Your task:
List the lines of this listing that hold the word "down".

Given information:
•••

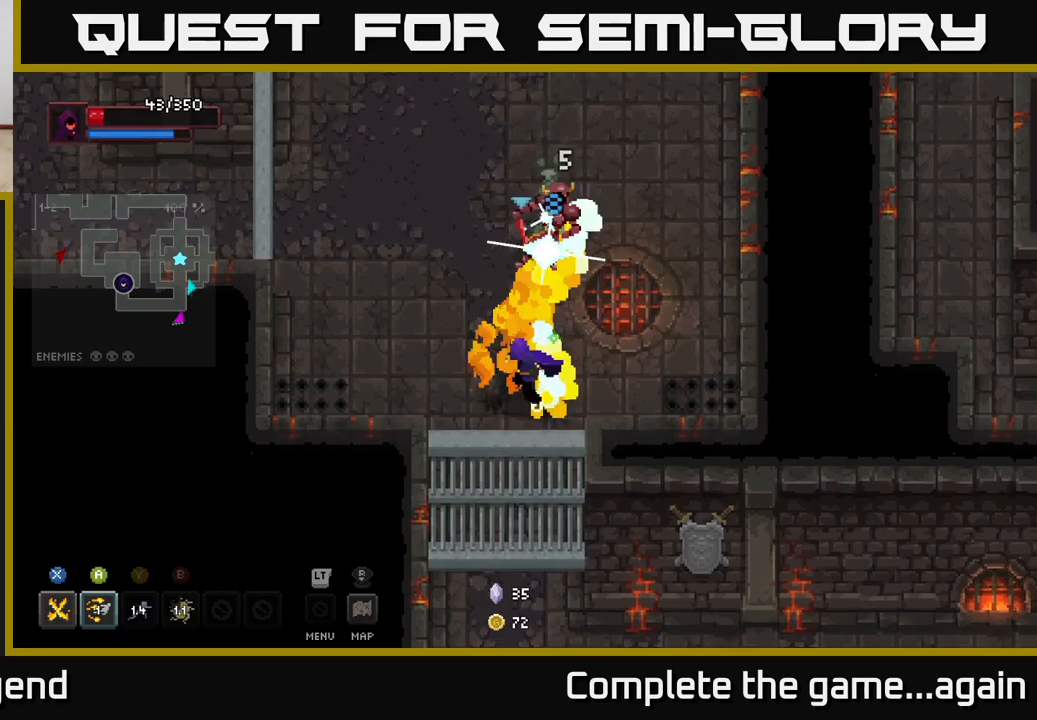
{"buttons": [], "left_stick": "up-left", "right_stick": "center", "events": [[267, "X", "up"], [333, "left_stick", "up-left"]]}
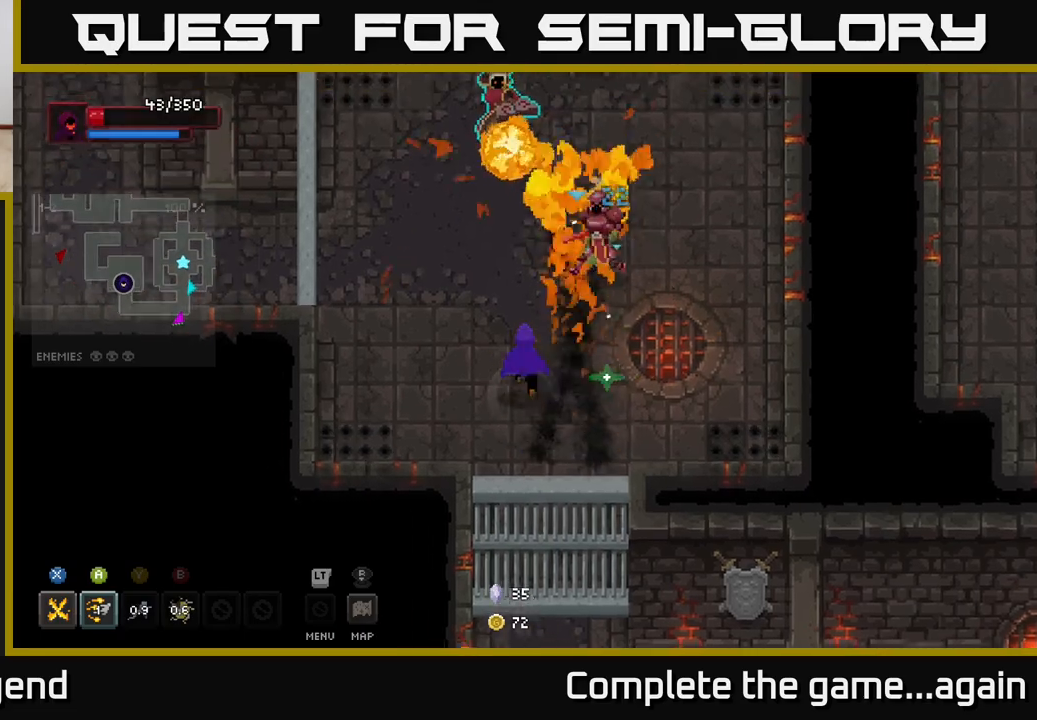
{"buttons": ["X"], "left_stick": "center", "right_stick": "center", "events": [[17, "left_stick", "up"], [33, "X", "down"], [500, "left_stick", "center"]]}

•••

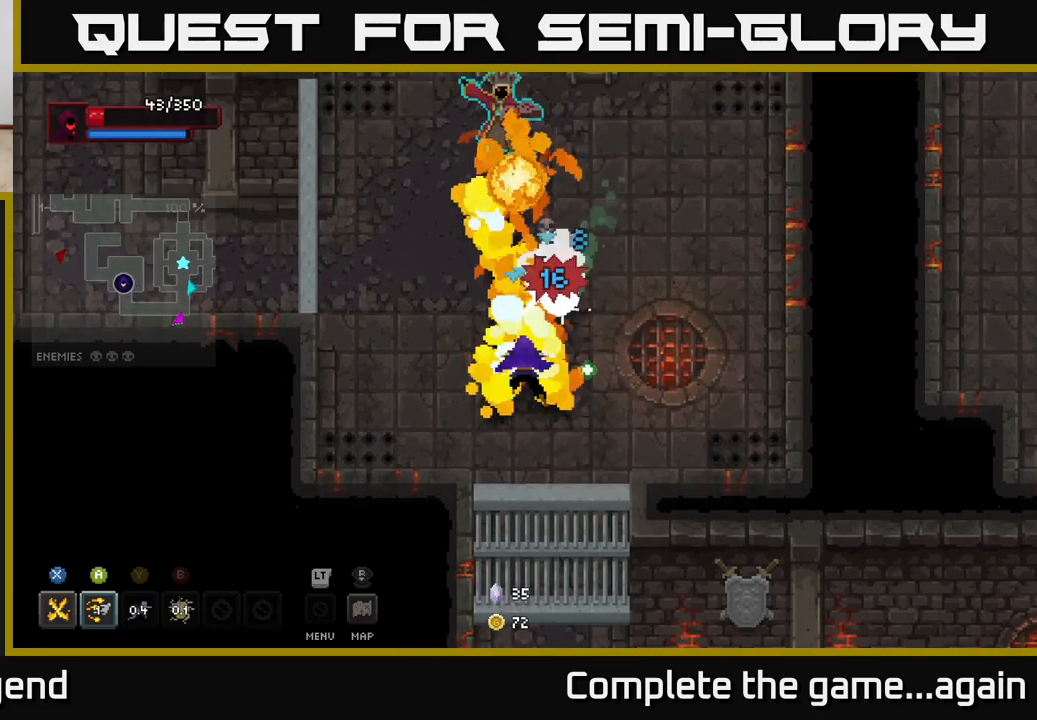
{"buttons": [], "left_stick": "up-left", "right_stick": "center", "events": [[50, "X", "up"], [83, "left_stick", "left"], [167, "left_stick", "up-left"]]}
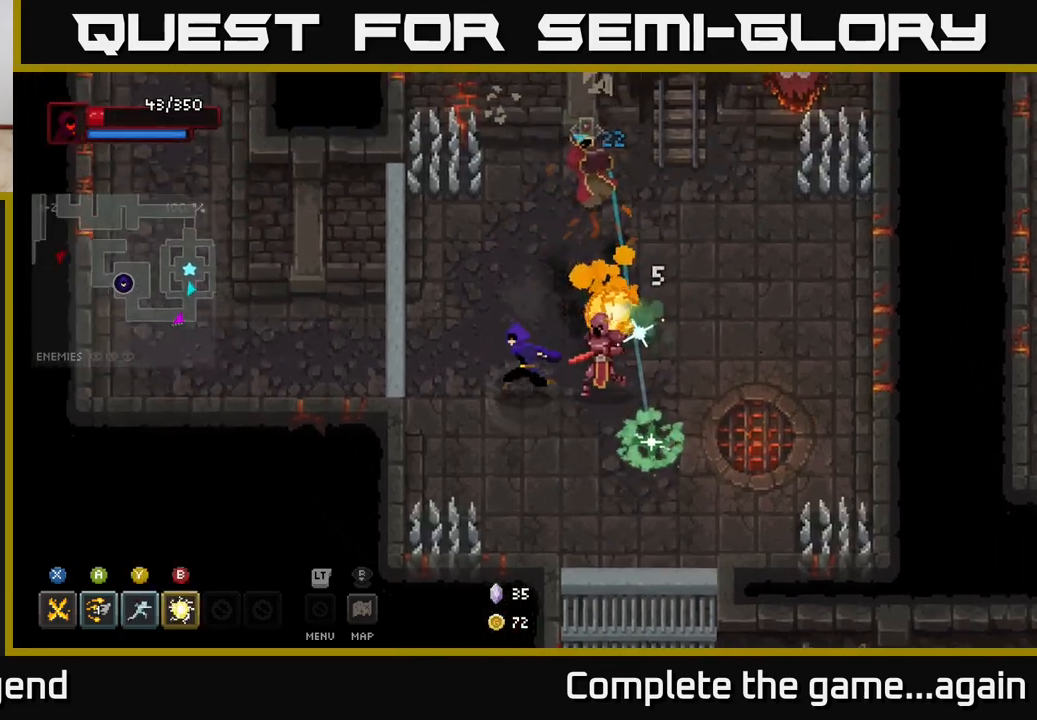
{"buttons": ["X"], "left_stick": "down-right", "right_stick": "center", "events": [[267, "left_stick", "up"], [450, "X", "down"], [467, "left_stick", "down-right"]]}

•••

Answer for the task:
{"buttons": ["X"], "left_stick": "center", "right_stick": "center", "events": [[17, "left_stick", "up"], [33, "X", "down"], [500, "left_stick", "center"]]}
{"buttons": ["X"], "left_stick": "down-right", "right_stick": "center", "events": [[267, "left_stick", "up"], [450, "X", "down"], [467, "left_stick", "down-right"]]}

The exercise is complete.